[JOB]: Pull out every line with the word "tiempo" from the entries below.

(Data items)
*** Begin section ***
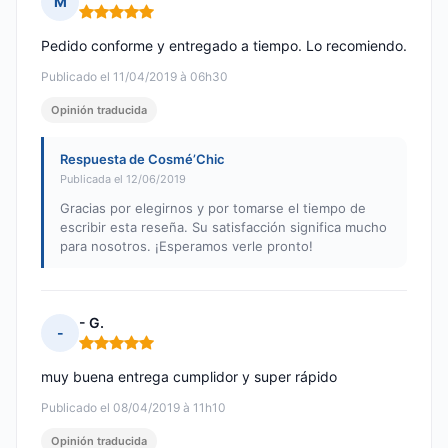
M
Nota: 5 de 5
Pedido conforme y entregado a tiempo. Lo recomiendo.
Publicado el 11/04/2019 à 06h30
Opinión traducida
Respuesta de Cosmé’Chic
Publicada el 12/06/2019
Gracias por elegirnos y por tomarse el tiempo de
escribir esta reseña. Su satisfacción significa mucho
para nosotros. ¡Esperamos verle pronto!
- G.
-
Nota: 5 de 5
muy buena entrega cumplidor y super rápido
Publicado el 08/04/2019 à 11h10
Opinión traducida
*** End section ***
[SOLUTION TO THIS TASK]:
Pedido conforme y entregado a tiempo. Lo recomiendo.
Gracias por elegirnos y por tomarse el tiempo de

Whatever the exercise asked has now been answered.